Added: since this seems to be causing a lot of hostility, I’ll explain part of what’s going on here. The projection set doesn’t include known, current injuries — so when you look at a depth chart and you see that a bunch of their starters are likely to be guys like Saarloos or even Greg Smith because so many will be down for the start of the season, that’s the rub — these weren’t run with them starting off injured for x days and then coming back. You can make your own assessment of how important that is to the outcomes, but they only play two series against the A’s for five games in the first two months of the year. So even if you want to throw out their season finish, the M’s aren’t going to move up substantially in the win column by taking more games from Oakland.

Back to the M’s, though.

Here’s some graphs of the distributions:

Distribution of M’s seasons

That’s a scatter with smoothed lines.

And for the people who complain about graphs without absolute axis bounds:
Distribution of M’s seasons on a 0-162 axis

And by request, the bar graph

2008-sims-as-bar-graph.png

Here’s the cumulative probability:
27% of seasons were 74 wins or under
50% of seasons were 76 wins or under.
77% of the seasons were 82 wins or under
95% of the seasons were 86 wins or under
99% of the seasons were 91 wins or under

I did a projection post back in January. Pre-Bedard-trade, of course, it’s still an interesting contrast. I guessed at ~795 runs scored and ~780 runs allowed. Compared to what I got simulating, that’s too optimistic on the run prevention and way, way optimistic on the runs scored. Clearly, replacing the fifth starter with Bedard and tossing Sherill aside makes a difference in run prevention, but it’s interesting that the overall difference wasn’t all that large — I’d have thought it’d be a lot more than 20 runs. But considering that the trade meant a pretty large defensive downgrade in right plus a whole in the bullpen, it’s reasonable.

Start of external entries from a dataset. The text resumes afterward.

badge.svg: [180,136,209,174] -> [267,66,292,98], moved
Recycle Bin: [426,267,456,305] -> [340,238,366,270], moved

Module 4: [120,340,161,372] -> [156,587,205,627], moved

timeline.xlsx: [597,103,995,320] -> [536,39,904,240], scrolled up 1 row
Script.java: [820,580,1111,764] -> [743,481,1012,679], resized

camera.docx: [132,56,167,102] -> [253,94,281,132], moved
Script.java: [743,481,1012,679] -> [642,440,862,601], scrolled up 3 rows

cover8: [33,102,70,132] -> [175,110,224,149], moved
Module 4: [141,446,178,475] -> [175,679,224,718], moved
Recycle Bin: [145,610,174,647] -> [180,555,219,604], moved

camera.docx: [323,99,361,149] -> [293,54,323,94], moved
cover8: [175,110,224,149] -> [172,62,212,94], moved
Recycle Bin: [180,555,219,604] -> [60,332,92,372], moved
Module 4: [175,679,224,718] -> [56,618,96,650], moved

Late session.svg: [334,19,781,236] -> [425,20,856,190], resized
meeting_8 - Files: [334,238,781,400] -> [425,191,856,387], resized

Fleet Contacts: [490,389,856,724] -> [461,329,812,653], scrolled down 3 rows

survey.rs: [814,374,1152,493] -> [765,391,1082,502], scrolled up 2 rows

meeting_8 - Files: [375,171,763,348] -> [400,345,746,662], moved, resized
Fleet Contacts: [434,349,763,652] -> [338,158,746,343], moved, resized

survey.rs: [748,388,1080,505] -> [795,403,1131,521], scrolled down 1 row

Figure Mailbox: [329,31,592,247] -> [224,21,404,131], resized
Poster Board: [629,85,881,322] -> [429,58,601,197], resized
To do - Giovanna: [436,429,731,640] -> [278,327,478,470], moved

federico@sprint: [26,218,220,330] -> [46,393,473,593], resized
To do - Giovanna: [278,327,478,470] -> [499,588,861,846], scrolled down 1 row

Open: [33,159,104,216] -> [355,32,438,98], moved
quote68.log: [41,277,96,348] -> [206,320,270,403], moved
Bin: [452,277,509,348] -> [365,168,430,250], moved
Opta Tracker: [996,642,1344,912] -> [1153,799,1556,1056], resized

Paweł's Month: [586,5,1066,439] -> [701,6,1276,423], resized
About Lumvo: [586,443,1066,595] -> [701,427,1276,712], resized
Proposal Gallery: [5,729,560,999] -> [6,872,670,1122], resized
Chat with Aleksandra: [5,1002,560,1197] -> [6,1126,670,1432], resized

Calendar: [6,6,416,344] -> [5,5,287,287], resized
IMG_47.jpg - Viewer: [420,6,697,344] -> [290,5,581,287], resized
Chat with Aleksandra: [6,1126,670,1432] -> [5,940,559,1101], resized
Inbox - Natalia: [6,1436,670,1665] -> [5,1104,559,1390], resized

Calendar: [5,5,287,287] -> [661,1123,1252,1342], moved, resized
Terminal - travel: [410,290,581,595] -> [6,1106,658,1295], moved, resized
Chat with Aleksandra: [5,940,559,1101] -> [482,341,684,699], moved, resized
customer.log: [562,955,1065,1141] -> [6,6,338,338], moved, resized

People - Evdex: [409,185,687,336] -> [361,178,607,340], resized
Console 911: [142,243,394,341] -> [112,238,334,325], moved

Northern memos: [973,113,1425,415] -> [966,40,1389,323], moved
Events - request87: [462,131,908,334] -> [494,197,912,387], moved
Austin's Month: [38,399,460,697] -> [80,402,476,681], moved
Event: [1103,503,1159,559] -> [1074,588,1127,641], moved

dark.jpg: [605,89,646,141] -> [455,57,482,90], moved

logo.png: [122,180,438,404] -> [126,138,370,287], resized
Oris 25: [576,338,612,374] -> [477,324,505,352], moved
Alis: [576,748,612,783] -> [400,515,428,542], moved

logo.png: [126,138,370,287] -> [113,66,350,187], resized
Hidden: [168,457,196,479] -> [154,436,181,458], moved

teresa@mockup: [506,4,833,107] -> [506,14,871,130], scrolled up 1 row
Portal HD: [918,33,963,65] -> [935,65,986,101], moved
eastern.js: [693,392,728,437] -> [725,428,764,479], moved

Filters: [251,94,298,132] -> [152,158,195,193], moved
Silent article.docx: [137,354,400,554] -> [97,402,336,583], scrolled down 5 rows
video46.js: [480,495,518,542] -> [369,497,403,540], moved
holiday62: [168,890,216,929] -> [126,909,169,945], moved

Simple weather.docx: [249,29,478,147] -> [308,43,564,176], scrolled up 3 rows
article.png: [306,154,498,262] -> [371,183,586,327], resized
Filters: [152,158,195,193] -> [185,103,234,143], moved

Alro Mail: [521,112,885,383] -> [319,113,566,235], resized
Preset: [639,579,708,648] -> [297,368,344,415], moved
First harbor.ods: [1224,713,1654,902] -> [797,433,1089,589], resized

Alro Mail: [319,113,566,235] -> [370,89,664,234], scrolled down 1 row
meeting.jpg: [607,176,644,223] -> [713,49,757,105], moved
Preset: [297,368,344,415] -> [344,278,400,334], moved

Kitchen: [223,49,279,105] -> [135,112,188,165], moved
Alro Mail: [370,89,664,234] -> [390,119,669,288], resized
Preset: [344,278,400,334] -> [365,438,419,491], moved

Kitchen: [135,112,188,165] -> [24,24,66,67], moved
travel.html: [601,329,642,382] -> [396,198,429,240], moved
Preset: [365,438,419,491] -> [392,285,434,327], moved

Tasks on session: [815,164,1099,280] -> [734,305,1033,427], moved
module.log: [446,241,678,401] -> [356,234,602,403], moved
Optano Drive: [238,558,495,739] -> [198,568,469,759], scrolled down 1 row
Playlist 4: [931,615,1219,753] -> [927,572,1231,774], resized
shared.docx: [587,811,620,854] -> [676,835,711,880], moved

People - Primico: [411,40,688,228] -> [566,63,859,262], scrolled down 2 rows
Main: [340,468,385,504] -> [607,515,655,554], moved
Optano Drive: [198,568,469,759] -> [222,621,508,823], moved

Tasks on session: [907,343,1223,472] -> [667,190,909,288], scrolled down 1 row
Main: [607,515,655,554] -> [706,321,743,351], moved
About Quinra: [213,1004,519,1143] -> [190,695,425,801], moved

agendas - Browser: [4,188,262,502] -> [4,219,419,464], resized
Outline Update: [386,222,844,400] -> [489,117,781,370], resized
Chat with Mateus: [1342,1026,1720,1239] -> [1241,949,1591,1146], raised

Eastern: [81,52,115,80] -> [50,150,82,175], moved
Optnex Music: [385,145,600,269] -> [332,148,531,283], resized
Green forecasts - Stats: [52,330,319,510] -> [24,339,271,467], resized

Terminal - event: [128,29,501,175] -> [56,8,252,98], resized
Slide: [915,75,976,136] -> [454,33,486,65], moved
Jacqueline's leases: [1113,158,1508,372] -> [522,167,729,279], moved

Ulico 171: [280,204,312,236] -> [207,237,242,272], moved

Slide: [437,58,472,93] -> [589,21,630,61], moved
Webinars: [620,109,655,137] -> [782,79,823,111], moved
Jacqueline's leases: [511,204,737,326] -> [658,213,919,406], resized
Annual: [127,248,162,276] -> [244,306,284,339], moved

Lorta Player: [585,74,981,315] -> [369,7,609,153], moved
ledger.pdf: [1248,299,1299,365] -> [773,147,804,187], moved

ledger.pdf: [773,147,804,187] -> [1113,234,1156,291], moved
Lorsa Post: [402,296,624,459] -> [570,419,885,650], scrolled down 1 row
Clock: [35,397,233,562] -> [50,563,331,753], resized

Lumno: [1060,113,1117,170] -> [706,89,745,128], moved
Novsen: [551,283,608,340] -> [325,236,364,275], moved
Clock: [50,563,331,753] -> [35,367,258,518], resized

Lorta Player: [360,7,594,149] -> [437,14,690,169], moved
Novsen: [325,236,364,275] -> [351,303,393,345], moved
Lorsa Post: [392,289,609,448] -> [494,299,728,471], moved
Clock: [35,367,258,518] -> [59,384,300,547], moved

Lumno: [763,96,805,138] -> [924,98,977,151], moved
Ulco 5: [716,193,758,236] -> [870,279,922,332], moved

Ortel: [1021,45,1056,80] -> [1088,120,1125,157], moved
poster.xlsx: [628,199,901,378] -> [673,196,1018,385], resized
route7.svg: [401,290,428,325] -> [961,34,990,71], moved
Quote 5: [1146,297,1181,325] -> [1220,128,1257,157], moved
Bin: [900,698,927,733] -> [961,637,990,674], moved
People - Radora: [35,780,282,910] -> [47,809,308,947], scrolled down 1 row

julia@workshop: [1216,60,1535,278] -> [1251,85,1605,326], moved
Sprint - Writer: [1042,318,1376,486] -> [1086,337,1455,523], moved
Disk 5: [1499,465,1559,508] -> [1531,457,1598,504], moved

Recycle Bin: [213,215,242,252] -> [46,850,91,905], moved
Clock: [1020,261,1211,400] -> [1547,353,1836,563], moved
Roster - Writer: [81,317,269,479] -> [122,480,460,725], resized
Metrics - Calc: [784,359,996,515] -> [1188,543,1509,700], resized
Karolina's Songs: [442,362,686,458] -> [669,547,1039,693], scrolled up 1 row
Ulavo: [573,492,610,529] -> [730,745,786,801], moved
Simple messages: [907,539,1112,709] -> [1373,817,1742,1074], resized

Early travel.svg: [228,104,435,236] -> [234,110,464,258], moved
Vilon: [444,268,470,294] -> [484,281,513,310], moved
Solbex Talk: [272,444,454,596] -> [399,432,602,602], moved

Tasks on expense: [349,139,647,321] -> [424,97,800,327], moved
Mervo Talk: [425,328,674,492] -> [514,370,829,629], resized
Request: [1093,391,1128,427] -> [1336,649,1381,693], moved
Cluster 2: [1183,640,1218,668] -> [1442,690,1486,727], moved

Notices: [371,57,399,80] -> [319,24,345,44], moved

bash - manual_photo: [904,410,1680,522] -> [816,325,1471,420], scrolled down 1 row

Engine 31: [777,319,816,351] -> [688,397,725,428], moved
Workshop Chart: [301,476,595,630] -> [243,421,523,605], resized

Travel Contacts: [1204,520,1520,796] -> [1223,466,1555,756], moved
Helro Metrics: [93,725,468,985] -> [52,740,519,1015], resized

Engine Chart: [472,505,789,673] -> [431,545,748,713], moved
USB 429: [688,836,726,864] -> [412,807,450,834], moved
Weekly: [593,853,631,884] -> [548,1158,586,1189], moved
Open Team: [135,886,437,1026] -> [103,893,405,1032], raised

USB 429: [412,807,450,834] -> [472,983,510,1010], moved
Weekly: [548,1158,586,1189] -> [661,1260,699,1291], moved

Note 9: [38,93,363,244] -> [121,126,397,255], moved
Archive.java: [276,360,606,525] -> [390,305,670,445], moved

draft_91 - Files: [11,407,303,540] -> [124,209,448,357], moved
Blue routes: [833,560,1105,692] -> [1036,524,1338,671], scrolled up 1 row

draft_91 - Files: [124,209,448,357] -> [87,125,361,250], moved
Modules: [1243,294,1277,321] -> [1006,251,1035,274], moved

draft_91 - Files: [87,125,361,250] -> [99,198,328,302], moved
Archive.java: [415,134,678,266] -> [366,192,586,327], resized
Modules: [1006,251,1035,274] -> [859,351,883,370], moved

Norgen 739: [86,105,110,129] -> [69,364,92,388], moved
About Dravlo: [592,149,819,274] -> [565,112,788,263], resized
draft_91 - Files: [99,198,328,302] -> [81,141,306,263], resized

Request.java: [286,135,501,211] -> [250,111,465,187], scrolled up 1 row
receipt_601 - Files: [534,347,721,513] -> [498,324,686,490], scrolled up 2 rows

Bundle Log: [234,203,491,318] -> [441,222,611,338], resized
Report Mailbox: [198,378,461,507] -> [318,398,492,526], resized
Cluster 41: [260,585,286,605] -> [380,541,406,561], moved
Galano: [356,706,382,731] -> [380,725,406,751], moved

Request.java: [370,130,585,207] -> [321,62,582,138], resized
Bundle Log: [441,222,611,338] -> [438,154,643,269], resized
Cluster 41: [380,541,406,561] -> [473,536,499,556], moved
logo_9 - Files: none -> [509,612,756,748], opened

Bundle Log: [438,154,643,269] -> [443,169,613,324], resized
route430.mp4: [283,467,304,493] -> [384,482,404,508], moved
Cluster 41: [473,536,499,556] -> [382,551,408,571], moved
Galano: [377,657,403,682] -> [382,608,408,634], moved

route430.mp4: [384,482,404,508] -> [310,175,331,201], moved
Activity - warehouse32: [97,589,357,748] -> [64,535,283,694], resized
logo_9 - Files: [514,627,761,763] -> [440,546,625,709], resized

The defense is baaaaaaaaaaaaaaaaaaaaaaaad. Even assuming Wilkerson is healthy and passable in right, Ibanez makes that offense bad, and the infield doesn’t make up for it, dragged down by Sexson’s awfulness. And remember, I turned Betancourt’s defense up. The pourous defense particularly hits Washburn and Silva as you’d expect. As Dave told me, they should consider running Reed out in right field when Washburn starts just to keep Washburn’s head from exploding in frustration after giving up the seventh double of a game.

The other interesting thing to note is that DMB, in running through the whole season and simulating every game, does take into account the rotation matchups (which, as I’ve noted, don’t in practice have that much effect). So pushing everyone back a spot doesn’t help.

It’s the runs scored that really hurts. Here’s where the ZiPS differed significantly from the numbers I came up with “random guesses, hunches, wishcasting, and general skullduggery” but which was largely three-year averages:
– Ichiro’s down a little on OBP and off on SLG
– Shaves Beltre by 5 points of OBP and 10 points of SLG
– ZiPS is down on Lopez (.302/.369 versus my .320/.400)
– the Wilkerson ZiPS is lower than my Jones guess
– didn’t give Sexson as much of a bounce (.323/.441 vs my .330/.460)
– down on Johjima (.316/.405 vs my .325/.425)

Please note that when I disagreed with what an excellent projection system came up with, I was high every time, sometimes by a lot. Ponies for everyone!

Since I ran the season, I’ve stared at the results and tried to find a reason to not write this post. Some thing that would invalidate the results, or that would give me an excuse to change something and go back to do it all over with even more pro-Mariner assumptions. But there isn’t. The ZiPS projections have been excellent in the past, and if you use the PECOTA projections the team is just as bad.

If you start from last year’s team and make adjustments, it’s easy to come up with another five, ten, sixteen wins. But starting from scratch, using reasonable assumptions, the picture looks much bleaker.